The announcement comes after President Petro said Colombia would stop working with US over strikes on alleged drug boats.
Officials in Colombia say the country will continue to share intelligence with international agencies combatting drug trafficking, just days after President Gustavo Petro said he was suspending such collaboration with the United States over attacks on vessels in international waters.
Colombian Defence Minister Pedro Arnulfo Sanchez said in a social media post on Thursday that Petro had provided “clear instructions” to maintain a “continuous flow of information” with international agencies working on drug trafficking.
Recommended Stories
list of 3 itemsend of list
“Against transnational crime, the answer is international cooperation,” Sanchez wrote on X.
The country’s interior minister, Armando Benedetti, also said in a separate statement that there had been “a misunderstanding” and Petro never said that US security agencies would stop working in Colombia alongside their Colombian counterparts.
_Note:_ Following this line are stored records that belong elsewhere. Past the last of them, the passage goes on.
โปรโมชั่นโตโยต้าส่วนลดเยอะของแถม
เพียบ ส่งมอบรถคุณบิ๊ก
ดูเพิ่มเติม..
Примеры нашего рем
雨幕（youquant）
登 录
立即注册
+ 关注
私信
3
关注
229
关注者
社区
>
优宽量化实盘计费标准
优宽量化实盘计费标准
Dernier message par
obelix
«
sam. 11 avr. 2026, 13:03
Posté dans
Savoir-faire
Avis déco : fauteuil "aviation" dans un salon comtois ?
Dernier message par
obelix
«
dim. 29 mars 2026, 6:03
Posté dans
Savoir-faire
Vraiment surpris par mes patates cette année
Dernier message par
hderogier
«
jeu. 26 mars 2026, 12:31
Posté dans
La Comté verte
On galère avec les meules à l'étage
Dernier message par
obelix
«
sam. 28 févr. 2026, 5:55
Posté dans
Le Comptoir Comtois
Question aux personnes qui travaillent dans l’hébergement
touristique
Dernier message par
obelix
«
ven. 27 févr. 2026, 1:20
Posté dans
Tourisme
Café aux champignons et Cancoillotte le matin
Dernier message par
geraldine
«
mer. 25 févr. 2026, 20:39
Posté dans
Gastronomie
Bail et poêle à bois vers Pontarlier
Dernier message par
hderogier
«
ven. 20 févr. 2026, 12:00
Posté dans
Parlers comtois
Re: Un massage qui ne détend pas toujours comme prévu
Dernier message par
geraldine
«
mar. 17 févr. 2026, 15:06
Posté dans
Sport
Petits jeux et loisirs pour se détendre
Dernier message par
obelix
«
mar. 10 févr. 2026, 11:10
“We will continue working as this Government has done against drug trafficking and crime with the United States,” Benedetti said on social media.
The apparent about-face comes after Petro — a left-wing leader and vocal critic of US President Donald Trump — said on Tuesday that an order had been issued “to suspend communications and other dealings with US security agencies”.
Petro has been critical of a series of deadly US attacks on boats in the Caribbean Sea that the Trump administration accused of smuggling illegal drugs.
The strikes have prompted widespread condemnation, with United Nations officials and other experts saying they amount to clear violations of international law.
“These attacks — and their mounting human cost — are unacceptable,” Volker Turk, the UN human rights chief, said in late October.
“The US must halt such attacks and take all measures necessary to prevent the extrajudicial killing of people aboard these boats, whatever the criminal conduct alleged against them.”
The Trump administration has rejected the criticism, saying its attacks in the Caribbean and the Pacific aim to deter drug traffickers. The US bombing campaign, which began in September, has killed at least 76 people to date.
Trump, without providing any evidence, also has accused Petro of being involved in drug trafficking, imposing sanctions on the Colombian president and his family last month.
The Colombian leader has, in turn, called for Trump to be investigated for war crimes linked to the attacks, which have affected citizens from Venezuela, Ecuador, Colombia and Trinidad and Tobago.
Petro also has accused Washington of going after peasants growing coca, the base ingredient of cocaine, instead of targeting major drug traffickers and money launderers.
On Sunday, Petro said that he met with the family of a Colombian fisherman who was allegedly killed in one of the US strikes.
“He may have been carrying fish, or he may have been carrying cocaine, but he had not been sentenced to death,” Petro said during a summit between Latin American and European leaders hosted by Colombia. “There was no need to murder him.”
US news outlet CNN reported earlier this week that the United Kingdom had suspended some intelligence-sharing with the US over its strikes on the boats in the Caribbean.
But US Secretary of State Marco Rubio rejected that report. Without going into any details or explaining what about CNN’s reporting was inaccurate, Rubio told reporters on Wednesday that the story was “fake”.